After I was medically cleared from flying and unable to race in Alaska, Steven kept checking in:
“How’s everything going with your health? Got the all-clear from the doctor yet?”
That care mattered more than he probably realized.
So I turned inward. I read endlessly. I attended Still I Run mental health coaching sessions with therapists. I became more intentional about my life, my body, my stress, my relationships, and my healing.
That July, I experienced a thyroid storm. My blood pressure reached 200/100. It terrified me.
Around that same time, Sasha from Still I Run sent me an email that made me cry:
“You’re STILL a warrior in my mind.”
Those words stayed with me.
Not because I felt strong, but because I didn’t.
And yet people still believed in me while I was struggling to believe in myself.

By October 25, 2024, something in me had shifted. I ran from Los Angeles to San Diego; 120 miles total, averaging an 8:20 pace. Then came a trail race at Mt. Booney, followed by the Nike Half Marathon, where I placed 49th out of 18,000 runners.
But the real victory wasn’t the pace or the placement. It was proving to myself that healing can move forward one step at a time. Because at Still I Run, “Forward is a pace.”
But the real victory was never the mileage.
The real victory was reclaiming trust in my body, identity, and spirit after believing they had abandoned me.

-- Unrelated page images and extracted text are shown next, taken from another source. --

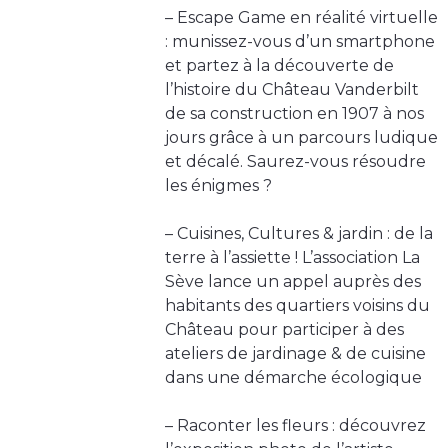
– Escape Game en réalité virtuelle
: munissez-vous d’un smartphone
et partez à la découverte de
l’histoire du Château Vanderbilt
de sa construction en 1907 à nos
jours grâce à un parcours ludique
et décalé. Saurez-vous résoudre
les énigmes ?
– Cuisines, Cultures & jardin : de la
terre à l’assiette ! L’association La
Sève lance un appel auprès des
habitants des quartiers voisins du
Château pour participer à des
ateliers de jardinage & de cuisine
dans une démarche écologique
– Raconter les fleurs : découvrez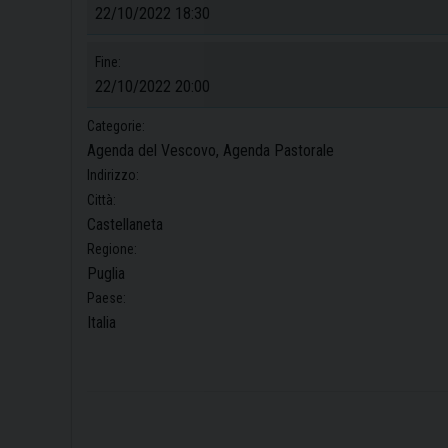
22/10/2022 18:30
Fine:
22/10/2022 20:00
Categorie:
Agenda del Vescovo, Agenda Pastorale
Indirizzo:
Città:
Castellaneta
Regione:
Puglia
Paese:
Italia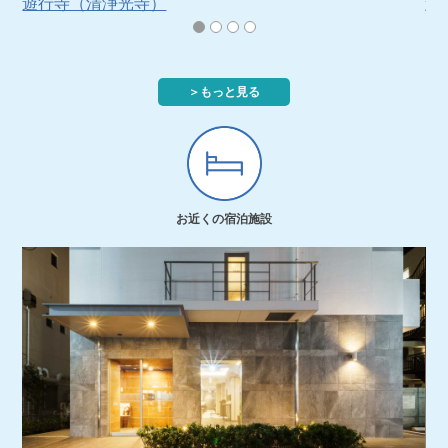
遊行寺（清浄光寺）
遊
＞もっと見る
お近くの宿泊施設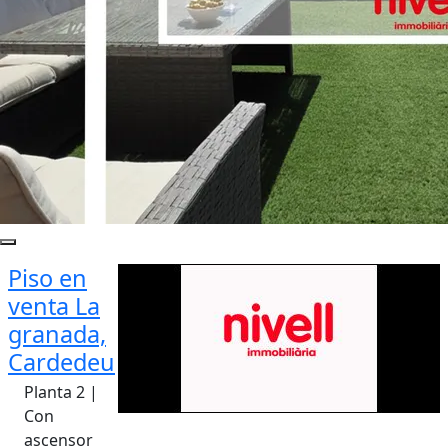
Piso en
venta La
granada,
Cardedeu
Planta 2 |
Con
ascensor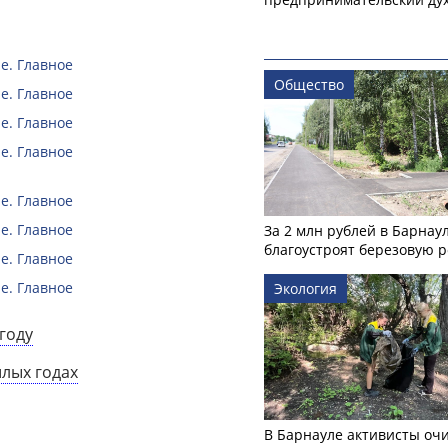
е. Главное
Общество
е. Главное
е. Главное
е. Главное
е. Главное
е. Главное
За 2 млн рублей в Барнау
благоустроят березовую 
е. Главное
е. Главное
Экология
году
шлых годах
В Барнауле активисты оч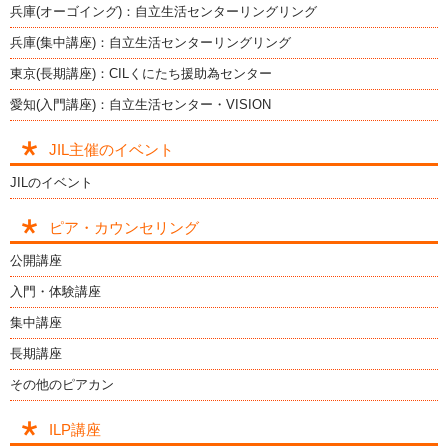
兵庫(オーゴイング)：自立生活センターリングリング
兵庫(集中講座)：自立生活センターリングリング
東京(長期講座)：CILくにたち援助為センター
愛知(入門講座)：自立生活センター・VISION
JIL主催のイベント
JILのイベント
ピア・カウンセリング
公開講座
入門・体験講座
集中講座
長期講座
その他のピアカン
ILP講座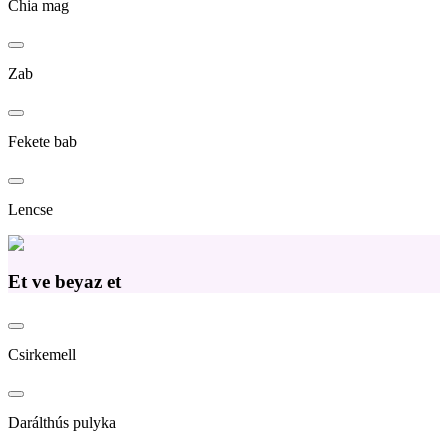
Chia mag
Zab
Fekete bab
Lencse
Et ve beyaz et
Csirkemell
Darálthús pulyka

For a long time, I felt like I was fighting invisible battles alone. In 2026, I finally shared my diagnosis publicly with 14 women during a call with the Cairn Project and Wild Woman Trail Runs while training for my first 50K.
I cried afterward because, for the first time in nearly two years, the shame no longer felt heavier than me.
After 22 months, I am finally nearing remission.
And now, to help the nearly 3.3 million people battling this disease, I’m flying to Texas to participate in a clinical study for Graves’ disease.
This journey taught me that healing is not linear. Sometimes your comeback does not look like returning to who you once were. Sometimes it is becoming someone softer, wiser, more honest, more compassionate, and more resilient than before.
I’m deeply grateful to the Still I Run community, especially Sasha, Mike, and Steven for helping transform belief into action through movement, connection, vulnerability, and community.
Because sometimes the strongest people are not the ones who never break.
They are the ones who learn how to rebuild themselves with tenderness.